Il calcio è un fenomeno sociale di massa, attira passioni tiepide o viscerali, la bandiera è un simbolo, a volte una ossessione. Il confine tra passione e isteria è molto labile e sono molti coloro che si scaldano e trasformano il loro, magari timido carattere, in trans agonistica, in una specie di ipnosi o sindrome da dottor Jekyll e signor Hyde .

Se tutto rimane nei canoni della rivalità, magari stracittadina, con qualche sfottò e una bella dose di ironia, dentro lo stadio, come a scuola, in ufficio o al bar, va tutto bene. Anzi è una pratica divertente. Se però tutto si trasforma in un attimo in euforia infantile e violenza di represse inibizioni, allora la questione di fa molto seria. Allora arrivano le truppe con teschi, croci celtiche, striscione che offendono morti e tragedie e allora tutto cambia. E i pochi che si oppongono, presidenti e tesserati, sono subito oggetto di ritorsioni e minacce.

Di tutto questo lo sport non dovrebbe avere nulla a che vedere. Quello vero è luogo educativo, imparare a vincere e a perdere, a rispettare l'avversario e giocare con lealtà, dalle categorie giovanili alle squadre di professionisti.
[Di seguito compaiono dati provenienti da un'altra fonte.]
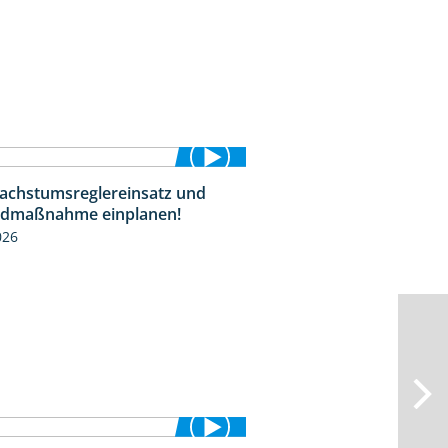
Wachstumsreglereinsatz und
1:23
idmaßnahme einplanen!
026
In molti sport questo è ancora possibile, nel calcio è ormai una eccezione.

Quello che è successo a Torino, domenica in un bellissimo derby che il Torino ha vinto con merito, dopo vent'anni dall'ultimo successo, ai danni dei cugini della Juventus. 2-1 agonismo, confronto aperto, reti, pali, azioni e un abbraccio finale tra contendenti molto bello. Fuori e dentro lo stadio, tra via Filadelfia, corso Agnelli e in una curva dello stadio è andato in scena, ma Torino non fa eccezione è così anche a Roma, Napoli, Genova, Firenze, Verona ecc., il brutto del calcio. Prima sputi, calci, uova e pietre contro il pulmann della squadra ospite, da parte di pseudo tifosi e poi una bomba carta esplosa in curva primavera che solo per miracolo non ha causato conseguenze più gravi dei feriti lievi che sono stati oggetti, di una stupida, guerra sportiva, tra fazioni. Sugli organi di stampa e i social network si discute, fin troppo animatamente, di chi sia la colpa, non si guarda oltre il proprio orto pensando di essere sempre vittime e mai corresponsabili.

A codesti giovani e meno giovani, ultras, in divisa o giacca e cravatta, sarebbe sufficiente fare vedere qualche immagine di ciò che è accaduto negli ultimi trent'anni negli stadi di tutto il mondo, magari con una sera a Bruxelles del 1985 in una finale di Coppa dei campioni. Juventus-Liverpool o magari fare riferimento, con un salto temporale a ciò che avvenne lo scorso anno prima della finale di Coppa Italia, con la morte di Ciro Esposito. Niente, non si ragiona, e non si fa molto di più che schermirsi e vergognarsi, per circa 24 ore, fino alla prossima giornata di campionato.